We have a list of requirements for the export format, specifically
the data from a typical blogging engine that should be included in
the export. We also had identified some preliminary issues with
representing the content in an Atom-based document format. Lastly we
had clarified some scope, namely that the primary use case should be
for migrating from one content engine to another, and not necessarily
for backup purposes within a single application.
### What data is to be represented by this?
Here is a list of data to be included in the export. For convenience
a blog engine is assumed, although other compatible CMSs may
implement this as well:
1. Complete list of authors defined. For each author:
1. Name
2. URI
3. email
2. Complete list of categories defined:
1. Name
2. URI
3. All articles. For each article:
1. Source text
2. All the relevant metadata from the Atom spec, namely:
author, ID, published, rights, title, updated, summary, categories
3. Some other metadata: draft status, syntax of source
4. All comments and trackbacks. For each comment or trackback:
1. Source text
2. Atom spec metadata: author, ID, title, published,
summary, avatar?
3. Additional metadata: pointer to parent article or
comment (ie "in-reply-to")
5. All "Owned" media. For each media object:
1. URI
2. MIME type
3. Binary data
### What are the issues identified so far?
Briefly:
* It was felt that the inclusion of binary media objects warrants
the use of a binary archive format. The issue of how to organise the
content within the archive file is unresolved.

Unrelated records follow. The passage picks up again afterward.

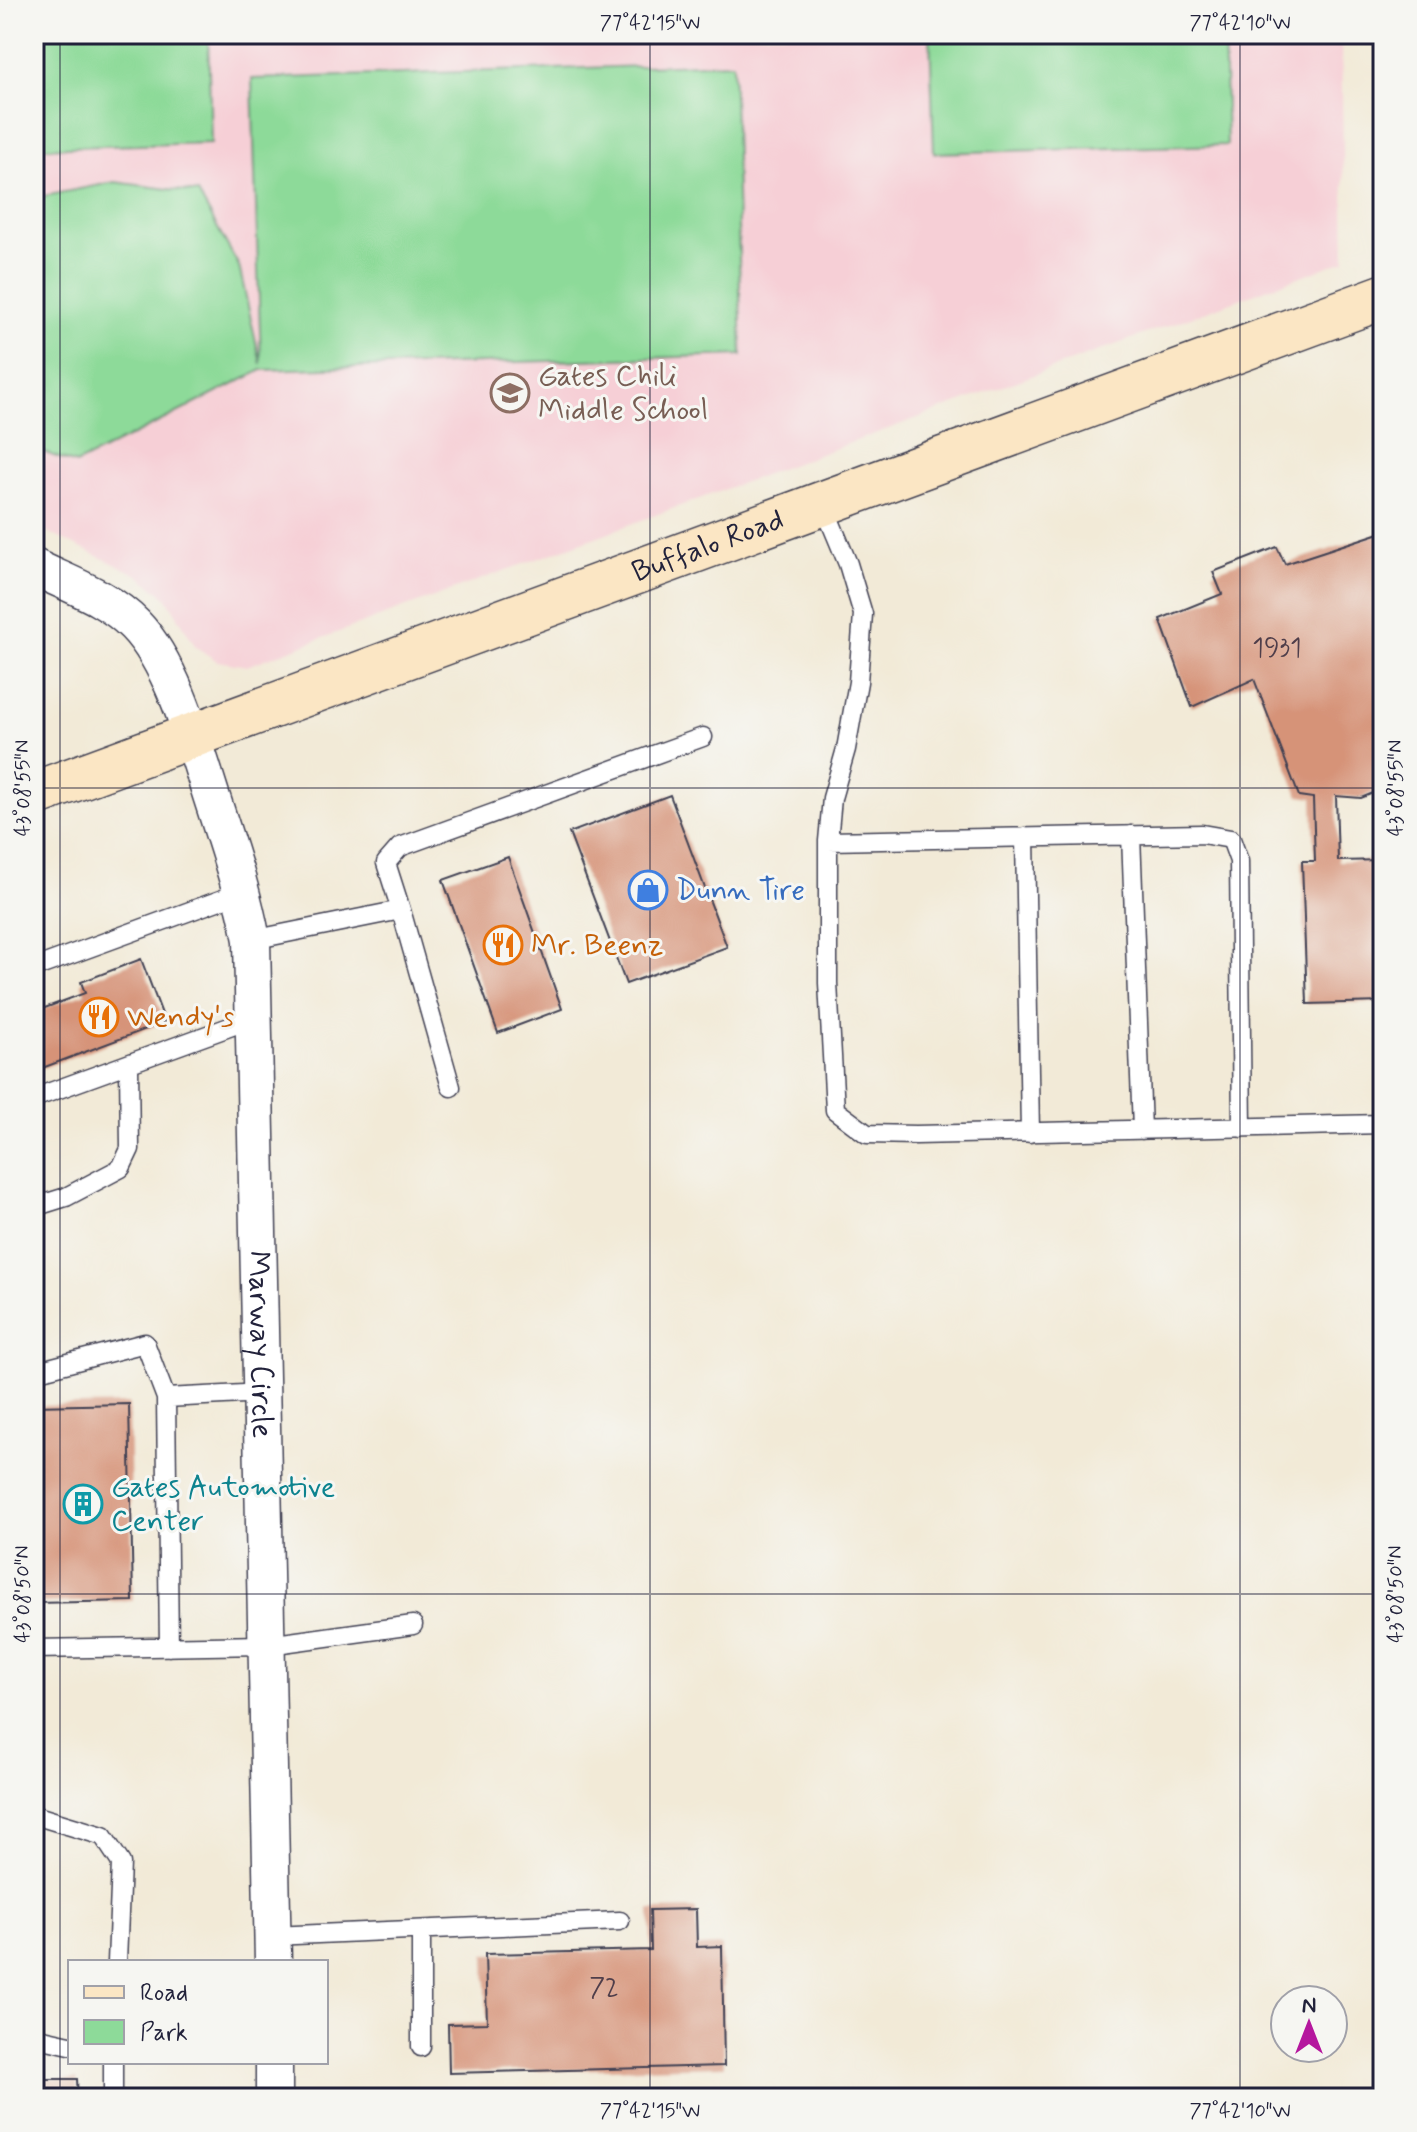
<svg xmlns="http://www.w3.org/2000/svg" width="1417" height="2132" viewBox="0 0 1417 2132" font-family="Mynerve,sans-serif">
<rect width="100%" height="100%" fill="#f6f6f2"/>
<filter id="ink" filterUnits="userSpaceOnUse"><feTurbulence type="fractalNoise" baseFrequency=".0125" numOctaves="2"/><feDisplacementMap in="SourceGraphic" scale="16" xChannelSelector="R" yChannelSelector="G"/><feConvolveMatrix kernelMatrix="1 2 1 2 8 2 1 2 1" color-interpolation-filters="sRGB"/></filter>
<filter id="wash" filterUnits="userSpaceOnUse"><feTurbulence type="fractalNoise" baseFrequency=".006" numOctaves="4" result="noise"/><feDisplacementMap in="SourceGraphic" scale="32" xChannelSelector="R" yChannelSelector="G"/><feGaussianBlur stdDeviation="1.8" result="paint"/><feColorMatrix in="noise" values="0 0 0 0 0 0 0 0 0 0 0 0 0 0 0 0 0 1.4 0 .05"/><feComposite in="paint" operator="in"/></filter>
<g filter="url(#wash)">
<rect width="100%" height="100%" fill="#f2ead7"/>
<path fill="#f6cfd6" d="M34,34H1341L1345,260L247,666L217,661L196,647L166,597L138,575L34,526Z"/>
<path fill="#8dda99" stroke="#587e6a" stroke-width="2" d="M34,34H208L211,143L34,148Z
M930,34H1224L1227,145L934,153Z
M733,63L742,355L262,370L76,464L34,449V198L115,182L198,193L239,266L261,364L252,79Z"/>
<g id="blocks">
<path fill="#d69378" d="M1383,532V789L1361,798L1336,796L1338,861L1383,860V1002L1307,1004L1302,861H1315L1313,798L1299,796L1254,679L1192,707L1160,619L1222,594L1213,572L1277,547L1285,564Z
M670,795L727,947L626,984L569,833Z
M508,857L562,1009L498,1033L443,880Z
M141,959L165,1022L37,1070L34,1061V1012L85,993L81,982Z
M129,1404L133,1601L34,1603V1406Z
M696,1909L697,1947L722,1946L724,2066L449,2073L448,2024L487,2023L485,1954L651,1950L650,1910Z
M34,2079H77L78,2098H34Z"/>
</g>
</g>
<g filter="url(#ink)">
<use href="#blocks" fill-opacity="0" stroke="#414052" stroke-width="2"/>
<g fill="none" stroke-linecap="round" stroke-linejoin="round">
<g stroke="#414052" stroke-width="21">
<path id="lane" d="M823,504L848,564L863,614L858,682L846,749L832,798L828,841V983L835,1110L867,1134L916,1135L1383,1124
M1131,835L1142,1130
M1025,837L1030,1133
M828,841L1202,834L1231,839L1239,861L1242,1128
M401,910L451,1087
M252,940L401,910L386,863L400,847L703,737
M34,968L242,892
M34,1098L254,1018
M34,1207L66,1197L121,1168L130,1149L129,1065
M34,1372L145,1343L166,1398L263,1393
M166,1398L169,1647
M34,1649L268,1645L413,1625
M34,1815L103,1836L121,1863L117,1962
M272,1936L620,1921
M34,2037L70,2045
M421,2047V1931
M113,2062V2098"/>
</g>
<g stroke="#414052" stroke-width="39">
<g id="street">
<path id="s1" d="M34,567C68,584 108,597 135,625C173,664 195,745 212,798C227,845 243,891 252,940L273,1962"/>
<path d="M274,2062V2098"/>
</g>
</g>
<g stroke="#414052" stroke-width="47">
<g id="secondary">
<path id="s2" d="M34,794L1383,297"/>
</g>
</g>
<use href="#lane" stroke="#fff" stroke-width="18"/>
<use href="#street" stroke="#fff" stroke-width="36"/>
<use href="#secondary" stroke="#fbe6c4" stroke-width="44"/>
</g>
</g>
<path fill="none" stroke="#22223b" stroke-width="2" stroke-opacity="0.45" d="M60,34V2098M650,34V2098M1240,34V2098M34,788H1383M34,1594H1383"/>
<defs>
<g id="school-ring" transform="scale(2)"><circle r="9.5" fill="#f6f6f2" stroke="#8d6e63" stroke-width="1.5"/><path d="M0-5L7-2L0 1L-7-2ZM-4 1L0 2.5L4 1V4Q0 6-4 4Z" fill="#8d6e63"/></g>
<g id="shop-ring" transform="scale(2)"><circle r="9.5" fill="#f6f6f2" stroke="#3f7fe0" stroke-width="1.5"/><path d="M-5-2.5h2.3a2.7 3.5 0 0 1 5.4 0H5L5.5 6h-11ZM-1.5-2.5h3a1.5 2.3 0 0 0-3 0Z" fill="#3f7fe0"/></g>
<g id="restaurant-ring" transform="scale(2)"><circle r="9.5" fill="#f6f6f2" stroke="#e8710a" stroke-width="1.5"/><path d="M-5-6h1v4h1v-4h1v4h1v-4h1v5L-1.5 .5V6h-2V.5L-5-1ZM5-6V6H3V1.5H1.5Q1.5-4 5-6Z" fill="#e8710a"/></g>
<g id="building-ring" transform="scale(2)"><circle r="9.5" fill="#f6f6f2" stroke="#0f9aa8" stroke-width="1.5"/><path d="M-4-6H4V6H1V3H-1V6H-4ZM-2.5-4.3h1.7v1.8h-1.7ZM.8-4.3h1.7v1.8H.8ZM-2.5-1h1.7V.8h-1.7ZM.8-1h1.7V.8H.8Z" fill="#0f9aa8"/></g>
</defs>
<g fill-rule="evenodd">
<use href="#school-ring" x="510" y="393"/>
<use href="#shop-ring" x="648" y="890"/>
<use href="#restaurant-ring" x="503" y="945"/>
<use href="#restaurant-ring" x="99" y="1017"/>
<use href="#building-ring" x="83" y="1504"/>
</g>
<g text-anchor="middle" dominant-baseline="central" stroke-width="6" stroke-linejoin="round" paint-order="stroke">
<g font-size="26" fill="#4f3e4a">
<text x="1277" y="649">1931</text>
<text x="604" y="1989">72</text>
</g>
<g font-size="30" fill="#785e54" stroke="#f6f6f2" text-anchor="start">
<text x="538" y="376">Gates Chili<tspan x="538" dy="34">Middle School</tspan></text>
</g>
<g font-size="30" fill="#22223b" stroke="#f6f6f2">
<text stroke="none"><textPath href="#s2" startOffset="718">Buffalo Road</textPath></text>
<text stroke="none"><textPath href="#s1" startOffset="860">Marway Circle</textPath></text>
</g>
<g font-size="30" fill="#366cbe" stroke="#f6f6f2" text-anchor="start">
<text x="676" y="890">Dunn Tire</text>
</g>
<g font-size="30" fill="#c56008" stroke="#f6f6f2" text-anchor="start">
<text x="531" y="945">Mr. Beenz</text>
<text x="127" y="1017">Wendy's</text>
</g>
<g font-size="30" fill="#0d838f" stroke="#f6f6f2" text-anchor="start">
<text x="111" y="1487">Gates Automotive<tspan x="111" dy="34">Center</tspan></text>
</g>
</g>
<rect width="1417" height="2132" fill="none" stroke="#f6f6f2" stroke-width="88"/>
<rect x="68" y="1960" width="260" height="104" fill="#f6f6f2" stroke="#a1a1a9" stroke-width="2"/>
<rect x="84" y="1986" width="40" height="12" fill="#fbe6c4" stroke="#a1a1a9" stroke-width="2"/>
<text x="140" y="2000" font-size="24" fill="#22223b">Road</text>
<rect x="84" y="2020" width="40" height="24" fill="#8dda99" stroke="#a1a1a9" stroke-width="2"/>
<text x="140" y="2040" font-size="24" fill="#22223b">Park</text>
<g transform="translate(1309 2024)"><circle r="38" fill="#f6f6f2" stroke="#a1a1a9" stroke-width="2"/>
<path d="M0-6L14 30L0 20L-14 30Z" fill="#b5179e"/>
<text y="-12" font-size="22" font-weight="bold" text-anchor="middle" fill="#22223b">N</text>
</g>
<rect x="44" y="44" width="1329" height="2044" fill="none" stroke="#22223b" stroke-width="3"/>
<g font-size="20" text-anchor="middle" fill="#22223b">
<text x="650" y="29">77°42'15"W</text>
<text x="1240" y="29">77°42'10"W</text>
<text transform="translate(22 788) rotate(-90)" y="7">43°08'55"N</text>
<text transform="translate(1395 788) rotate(-90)" y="7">43°08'55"N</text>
<text transform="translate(22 1594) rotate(-90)" y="7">43°08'50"N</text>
<text transform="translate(1395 1594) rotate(-90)" y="7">43°08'50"N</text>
<text x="650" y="2117">77°42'15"W</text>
<text x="1240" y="2117">77°42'10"W</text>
</g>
</svg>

* There was some discussion about the inclusion of generated text,
specifically HTML generated from the source text. It is redundant but
may be useful.
### What now?
I think the best way to proceed is to propose a fresh mapping of the
above data requirements to Atom-derived constructs. I already had a
go at this previously, but I think it might be better to start
afresh. This time I'd like to try an approach based around the
concepts introduced in APP, particularly that of collections, which
look like a good fit for items 3,4, and 5 above.